Material shown ::
+ + + + + + +

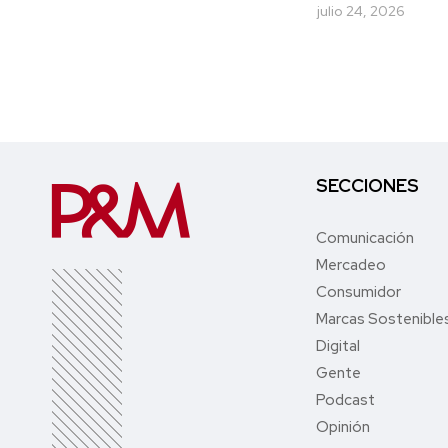
julio 24, 2026
SECCIONES
Comunicación
Mercadeo
Consumidor
Marcas Sostenible
Digital
Gente
Podcast
Opinión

+ + + + + + +

Your goal ::
Skipping any images, write out all the data exactly.

Response area ::
julio 24, 2026
SECCIONES
Comunicación
Mercadeo
Consumidor
Marcas Sostenible
Digital
Gente
Podcast
Opinión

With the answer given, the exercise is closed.